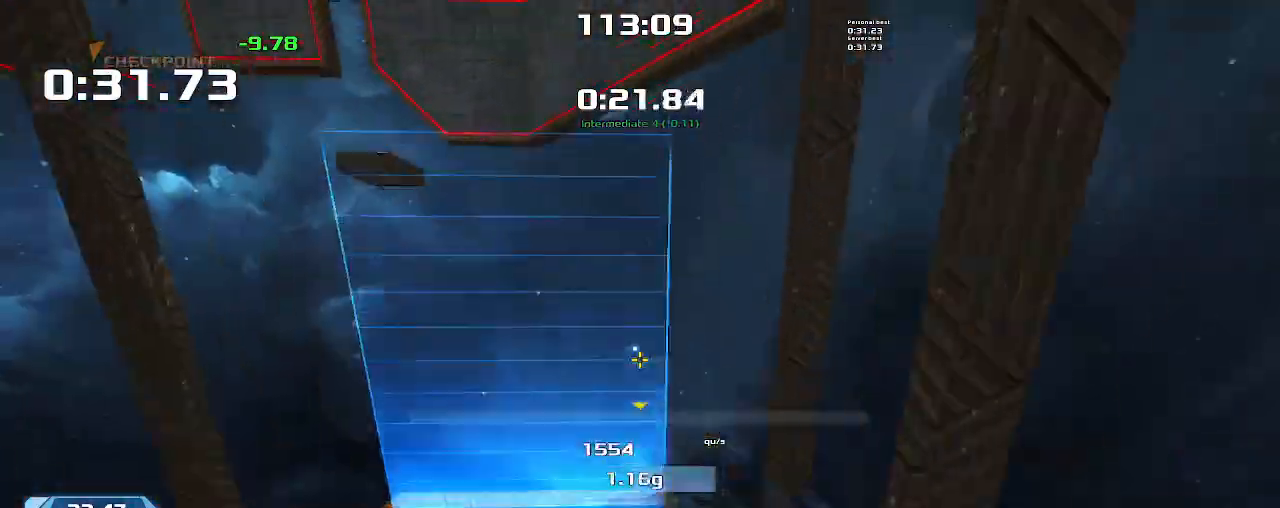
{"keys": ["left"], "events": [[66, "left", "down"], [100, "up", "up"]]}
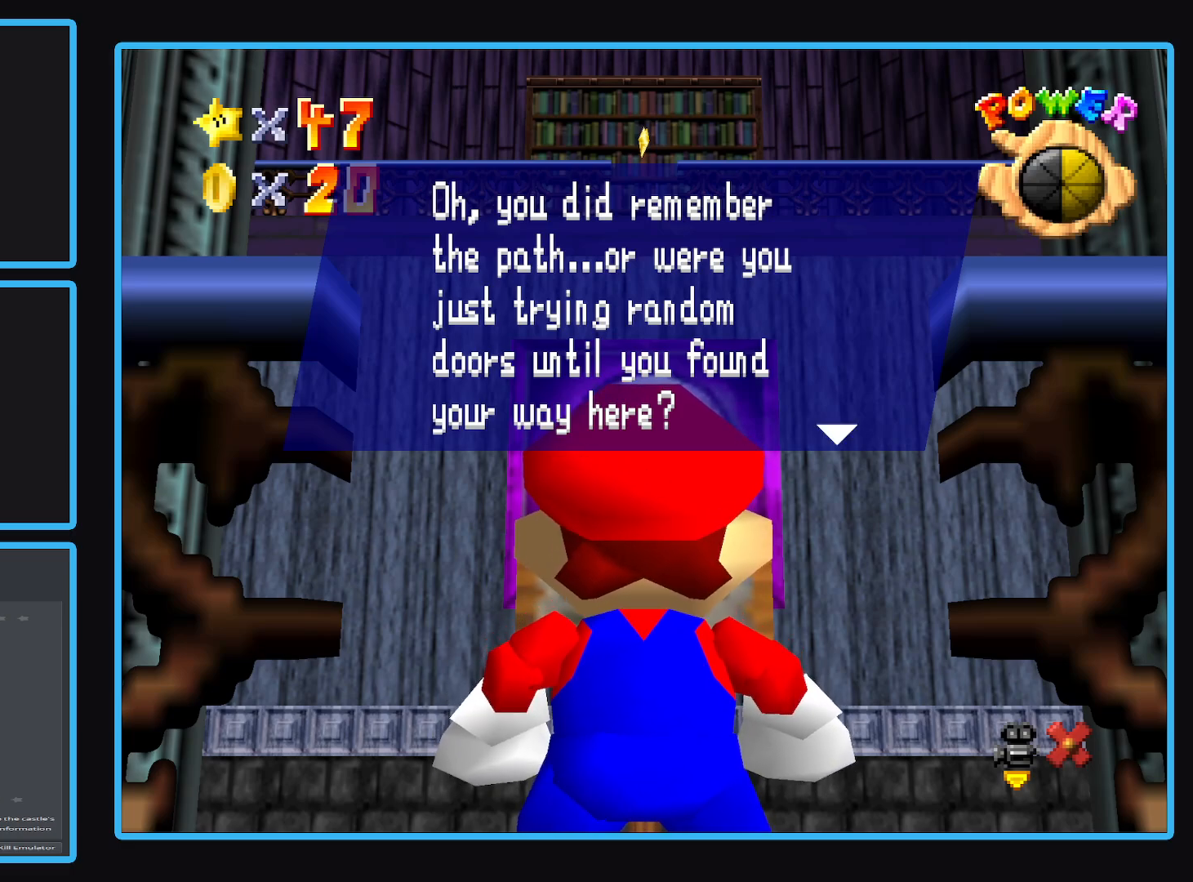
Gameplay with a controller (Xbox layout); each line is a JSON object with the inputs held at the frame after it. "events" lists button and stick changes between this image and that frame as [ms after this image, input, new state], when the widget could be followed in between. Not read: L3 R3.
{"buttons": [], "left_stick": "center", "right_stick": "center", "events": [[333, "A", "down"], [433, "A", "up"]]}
==================================================
This exercise asks for the data above to be given again exactly, without pictures.

RESPONSE.
{"keys": ["left"], "events": [[66, "left", "down"], [100, "up", "up"]]}
Gameplay with a controller (Xbox layout); each line is a JSON object with the inputs held at the frame after it. "events" lists button and stick changes between this image and that frame as [ms after this image, input, new state], when the widget could be followed in between. Not read: L3 R3.
{"buttons": [], "left_stick": "center", "right_stick": "center", "events": [[333, "A", "down"], [433, "A", "up"]]}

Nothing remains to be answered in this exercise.